Le ventilateur du théâtre Louvois vient de coûter trente-huit mille francs, et l'on y prend mal à la tête au bout d'une heure. Je serais curieux de voir le compte de cette dépense de trente-huit mille francs. Les abus sur l'achat du bois sont peut-être encore plus comiques. Il faudrait acheter vingt thermomètres, et que le commissaire de police les fit maintenir au degré indiqué d'après là température extérieure. Pourquoi allumer du feu quand l'air extérieur est à dix degrés? Le gaz échauffe beaucoup.

[128] Cette somme devrait donc être portée au budget de la ville de Paris, dont les habitants ont le plaisir de la musique, et dont l'octroi fait des bénéfices par la présence de dix mille étrangers riches.

[129] L'élection peut se faire de la manière la plus simple, au moyen d'un registre déposé à l'administration du théâtre.

[130] Comme l'esprit français est un peu moutonnier en affaires de spectacles, il faudrait appuyer de divers exemples l'organisation de cette commission, et dire que de temps immémorial le grand théâtre de Turin, l'un des premiers de l'Italie, est sous la direction d'une société de nobles (dei cavalieri) qui ont à peu près les fonctions que l'auteur attribuerait aux propriétaires de loges à l'année du théâtre de Louvois. Je crois qu'il en est de même à Bologne pour le théâtre Communal (le grand théâtre). La Pergola de Florence est pareillement sous l'inspection des notables; et j'ai ouï dire qu'il en est de même dans plusieurs autres villes d'Italie. Le théâtre du Roi à Londres est dirigé par la haute noblesse, qui le donne à entreprise. L'auteur ne propose rien qui ne soit raisonnable, et dont on n'ait éprouvé ailleurs les bons résultats depuis nombre d'années. Voici les noms des personnes chargées de l'administration du Théâtre-Italien à Londres pour 1824:

Les lords Hertford,
Lowther,
Aylesford,
Mountedgecumb,
et M. le comte Santantonio, noble sicilien.

Le théâtre de la Scala eut pour entrepreneur, de 1778 à 1788, M. le comte de Castelbarco, les marquis Fagnani et Calderara, et le prince di Rocca-Sinibalda. Actuellement, l'usage a prévalu de mettre l'entreprise sous le nom d'un commis. (Testa di Ferro.)

[131] Si l'on veut que le goût de la musique italienne se perfectionne en France, il faut ajouter deux professeurs et une classe de chant italien au Conservatoire, et y adjoindre un maître de langue et de déclamation italienne. Pellegrini ou Zuchelli seraient des hommes très précieux pour donner des leçons; mais bientôt nous verrions un Français remplir la place de professeur de chant italien. Nul doute qu'avec des maîtres italiens, le Conservatoire de Paris ne fournit des sujets distingués; on les enverrait passer deux ou trois ans dans les théâtres d'Italie pour se perfectionner, comme a fait notre madame Mainvielle-Fodor. Il faudrait mettre trois ou quatre pairs de France, amateurs riches, à la tête du Conservatoire.

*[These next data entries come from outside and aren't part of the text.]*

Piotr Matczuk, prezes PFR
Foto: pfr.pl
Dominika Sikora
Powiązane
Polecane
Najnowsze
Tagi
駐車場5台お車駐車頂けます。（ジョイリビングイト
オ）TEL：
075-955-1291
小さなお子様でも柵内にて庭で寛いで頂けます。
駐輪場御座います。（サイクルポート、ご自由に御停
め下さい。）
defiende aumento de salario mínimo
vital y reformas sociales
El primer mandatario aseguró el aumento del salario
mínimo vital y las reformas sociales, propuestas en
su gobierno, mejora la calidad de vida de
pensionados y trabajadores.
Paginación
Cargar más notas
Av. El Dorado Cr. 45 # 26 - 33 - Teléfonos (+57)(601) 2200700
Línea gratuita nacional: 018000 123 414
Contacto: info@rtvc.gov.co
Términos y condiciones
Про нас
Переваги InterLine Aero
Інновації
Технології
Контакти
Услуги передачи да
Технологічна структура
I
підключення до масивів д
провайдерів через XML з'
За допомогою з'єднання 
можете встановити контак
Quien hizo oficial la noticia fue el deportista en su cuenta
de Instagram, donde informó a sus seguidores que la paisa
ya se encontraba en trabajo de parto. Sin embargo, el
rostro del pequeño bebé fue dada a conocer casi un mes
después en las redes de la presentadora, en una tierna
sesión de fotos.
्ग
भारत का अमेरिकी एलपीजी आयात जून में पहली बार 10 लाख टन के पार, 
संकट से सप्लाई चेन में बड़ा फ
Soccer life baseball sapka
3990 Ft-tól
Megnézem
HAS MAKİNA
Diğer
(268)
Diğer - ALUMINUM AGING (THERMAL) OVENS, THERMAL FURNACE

Il faudrait recruter dans nos provinces méridionales, particulièrement vers les Pyrénées, des enfants de douze à quinze ans, ayant de belles voix. Il n'y a pas de raison pour que la nature ait placé de plus belles voix au delà des Alpes que dans le midi de la France{*}. La différence qu'il y a, c'est 1º que l'enfant italien de douze ans entend bien chanter à l'église et dans la rue; 2º il entend mettre au-dessus de tout le talent du chant.

{*} On doit la mention la plus honorable à M. Choron, qui, par son zèle pour la musique, a fait d'immenses sacrifices. Un ministre de l'intérieur, jaloux de faire son métier, protègerait efficacement ce bon citoyen.

[132] Sans doute il serait à désirer que l'on donnât deux représentations par mois au grand Opéra; mais l'administration supérieure n'y consentira jamais. Au bout d'un an et non de vingt, l'Opéra-Français serait perdu de ridicule et abandonné{*}. Cependant, on pourrait présenter ceci comme moyen de recette, et dans le cas ou l'entreprise de Louvois aurait à se couvrir de dépenses extraordinaires.